ACTIVITY. Please determine how many lines of the material include the word "front", and respond with nothing but that number.

TASK DATA.
***

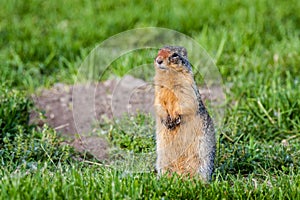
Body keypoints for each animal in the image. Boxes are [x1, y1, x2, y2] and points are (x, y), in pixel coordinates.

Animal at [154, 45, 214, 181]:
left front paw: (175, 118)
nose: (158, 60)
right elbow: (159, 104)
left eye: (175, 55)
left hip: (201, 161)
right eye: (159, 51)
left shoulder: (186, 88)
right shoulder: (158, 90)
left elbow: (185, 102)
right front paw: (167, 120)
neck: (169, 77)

***

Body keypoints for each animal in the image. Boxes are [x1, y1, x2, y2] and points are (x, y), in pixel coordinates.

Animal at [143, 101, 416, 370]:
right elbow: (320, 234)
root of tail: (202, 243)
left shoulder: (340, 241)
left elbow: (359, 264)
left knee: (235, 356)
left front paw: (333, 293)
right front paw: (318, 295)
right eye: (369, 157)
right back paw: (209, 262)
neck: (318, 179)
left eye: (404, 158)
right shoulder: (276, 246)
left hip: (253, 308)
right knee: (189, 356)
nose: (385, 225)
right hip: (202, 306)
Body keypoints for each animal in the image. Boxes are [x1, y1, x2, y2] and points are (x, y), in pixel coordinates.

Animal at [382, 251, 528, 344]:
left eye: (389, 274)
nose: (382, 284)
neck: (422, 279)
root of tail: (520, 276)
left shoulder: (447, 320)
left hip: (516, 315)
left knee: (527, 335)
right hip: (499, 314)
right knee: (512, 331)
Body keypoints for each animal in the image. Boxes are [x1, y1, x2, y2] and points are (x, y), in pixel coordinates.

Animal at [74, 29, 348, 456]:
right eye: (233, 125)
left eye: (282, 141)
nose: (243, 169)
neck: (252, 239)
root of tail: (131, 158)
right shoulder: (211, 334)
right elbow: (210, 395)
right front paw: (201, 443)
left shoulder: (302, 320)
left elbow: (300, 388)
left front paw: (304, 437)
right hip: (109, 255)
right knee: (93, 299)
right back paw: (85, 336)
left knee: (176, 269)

***

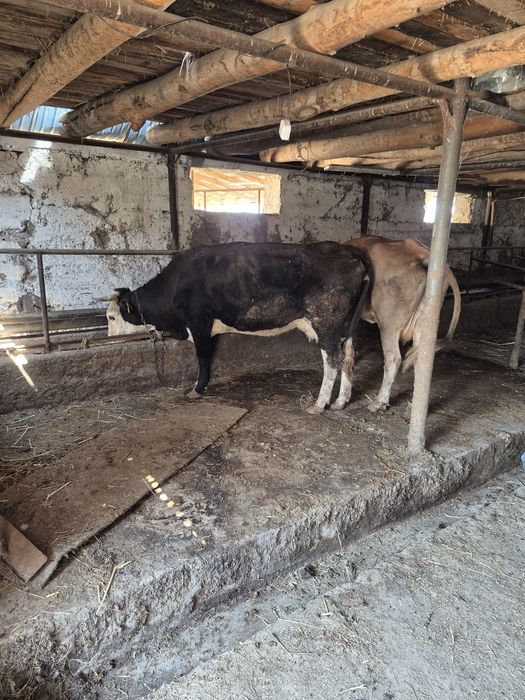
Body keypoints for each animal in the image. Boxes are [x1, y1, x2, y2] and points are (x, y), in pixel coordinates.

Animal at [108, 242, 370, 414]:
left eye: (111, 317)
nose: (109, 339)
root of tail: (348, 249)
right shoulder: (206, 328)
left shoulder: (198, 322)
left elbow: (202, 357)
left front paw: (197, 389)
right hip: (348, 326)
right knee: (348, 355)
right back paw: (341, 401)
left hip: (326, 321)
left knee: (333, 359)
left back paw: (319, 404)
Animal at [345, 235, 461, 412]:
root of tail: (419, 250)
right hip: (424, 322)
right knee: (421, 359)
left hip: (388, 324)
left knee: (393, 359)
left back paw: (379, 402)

***

EXERCISE OUTPUT. 7